We won't go into the mathematical derivation here, but you can read [all about it on Wikipedia](https://en.wikipedia.org/wiki/Least_squares).

In [None]:
from numpy.polynomial import Polynomial

# Polynomial.fit takes three arguments:
# x - a NumPy vector of x-coordinates
# y - a NumPy vector of y-coordinates
# deg - the degree of the polynomial (1 for a line, 2 for a quadratic, etc)
fit = Polynomial.fit(x, y, deg=1)

# Extract the coefficients from the polynomial
coef = fit.convert().coef

# Plot the data with the calculated fit
# Your code here...


After this code runs, the variable `coef` contains the coefficients for polynomial.  In the case of a linear fit, there should be two coefficients, since the equation is a line: $y = mx + b$.


Write code to plot the linear fit line on top of the data.  Remember that if you make multiple calls to `plot()` or `scatter()` before showing the plot, matplotlib will put all the data together for you on one plot.

*Challenge*: Experiment with different input coefficients and parameters.  How do they affect the data?  How do they affect the accuracy of the fit?

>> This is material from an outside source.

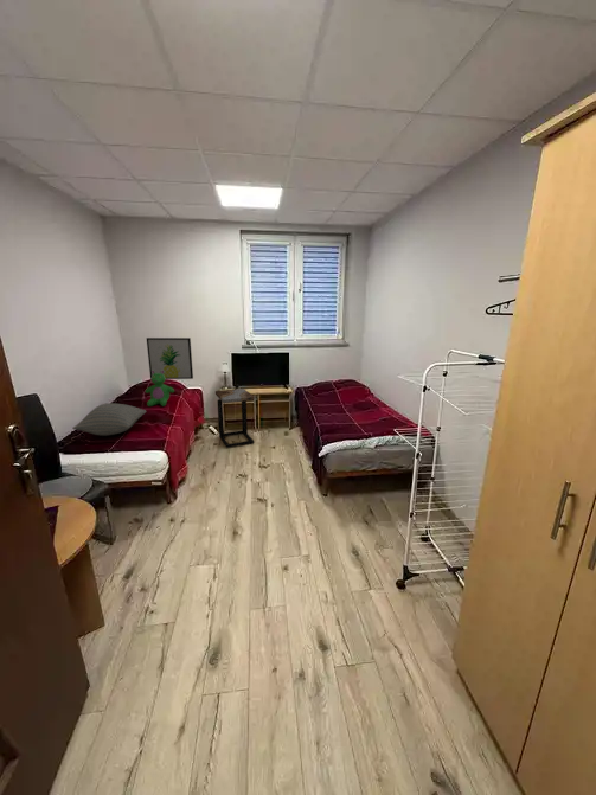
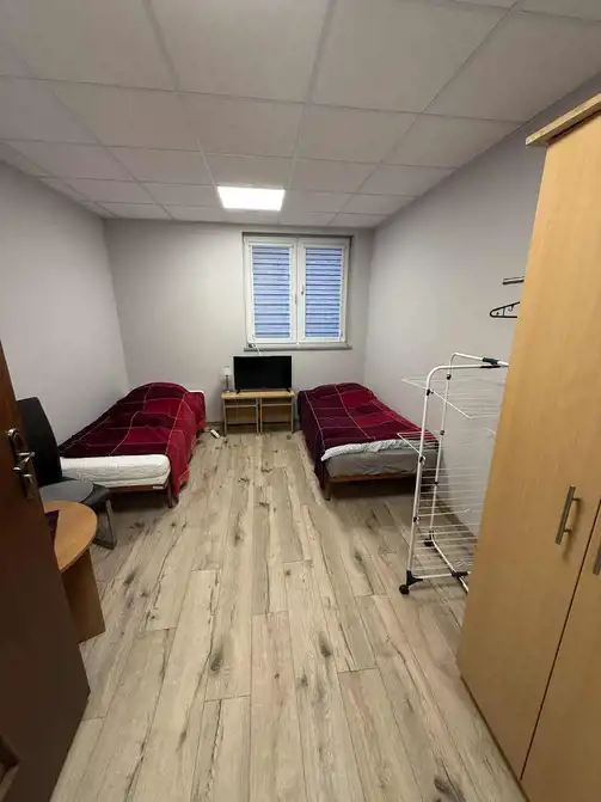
- side table [214,387,255,449]
- teddy bear [145,370,175,408]
- pillow [71,402,147,437]
- wall art [145,336,194,380]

*Challenge*: Try using different seeds for the random-number generator.  How much does the fit vary?


## Polynomial fit
We can do a higher-order polynomial fit just as easily:

In [None]:
# Generate some random data which we'll try and fit a curve to
N = 100 # Number of points
xrange = 10

np.random.seed(8)

x = np.random.random(N) * xrange
y = -0.18 * x**3 + 2 * x**2 - 1.5 * x + 2 + 4 * np.random.randn(N)

plt.scatter(x, y)
plt.show()

Instead of extracting the coefficients and calculating the function manually, you can simply pass an array of x-coordinates to the `fit` that was generated by the `Polynomial.fit()` function: `array_of_y_values = fit(array_of_x_values)`.

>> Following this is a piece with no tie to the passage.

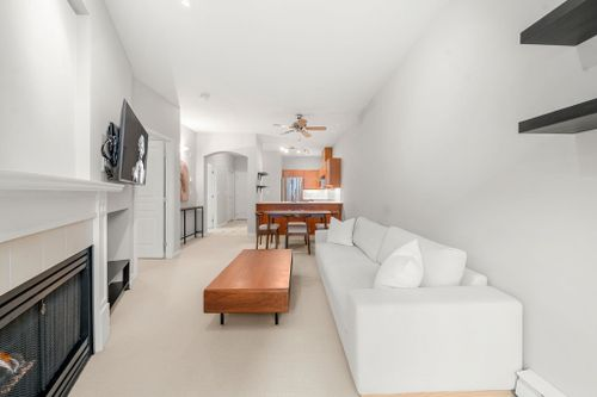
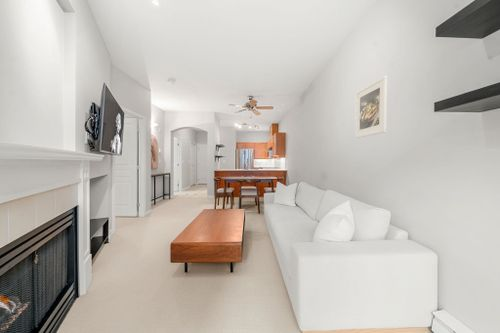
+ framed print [354,75,388,139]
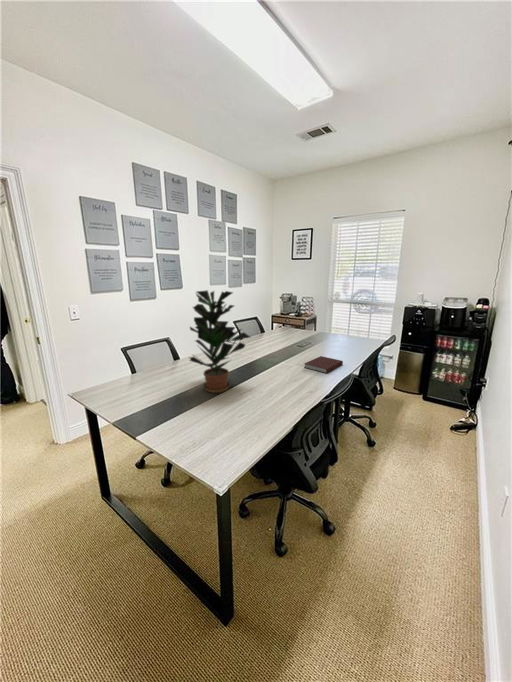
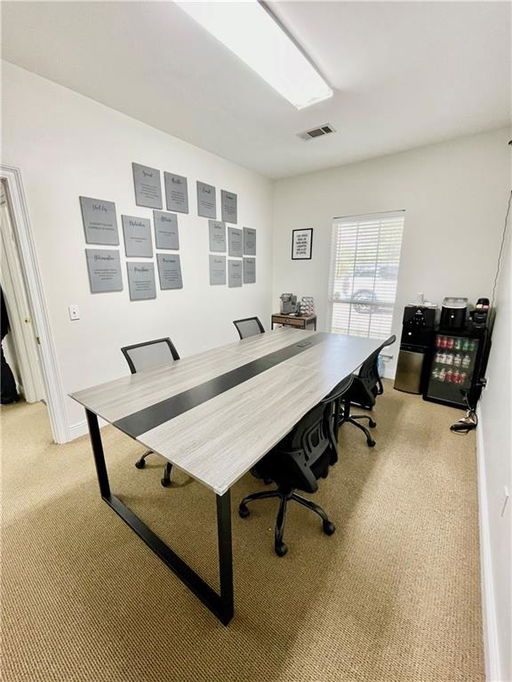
- notebook [303,355,344,374]
- potted plant [188,289,251,394]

* Write code to fit a 2nd-order (quadratic) polynomial to the data above, and plot it on top of the data.
* Try a 3rd-order polynomial (cubic)
* What happens if you increase the order even higher?  What are the advantages and disadvantages of doing this?


In [None]:
# Your code here...

# CDC COVID deaths 

Data is taken from https://covid.cdc.gov/covid-data-tracker/#trends_dailydeaths.  You can download an up-to-date copy by clicking "Data Table for Daily Death Trends - The United States" and then clicking "Download Data".  The CDC provides the data as a simple CSV file.

In [None]:
datafile = open('data_table_for_daily_death_trends__the_united_states.csv')

# First four rows are header info
for i in range(4):
    datafile.readline()

# The rest of the file is data
# Assume that there is one data point per day, in reverse chronological order
deaths = []
for line in datafile:
    bits = line.split(',')
    deaths.append(int(bits[2]))

# Flip the data so oldest is first
deaths.reverse()

# Grab just the part from the first death until mid-May
deaths = deaths[30:120]

# Plot
days = range(len(deaths))
plt.bar(days, deaths)
plt.show()

In [None]:
# Fit a cubic to this data
# Based on this model, when will Covid be over?

*Challenge*: We're slicing only a few months of data (from spring 2020), but there is more to explore.  Look at the rest and try fitting other curves!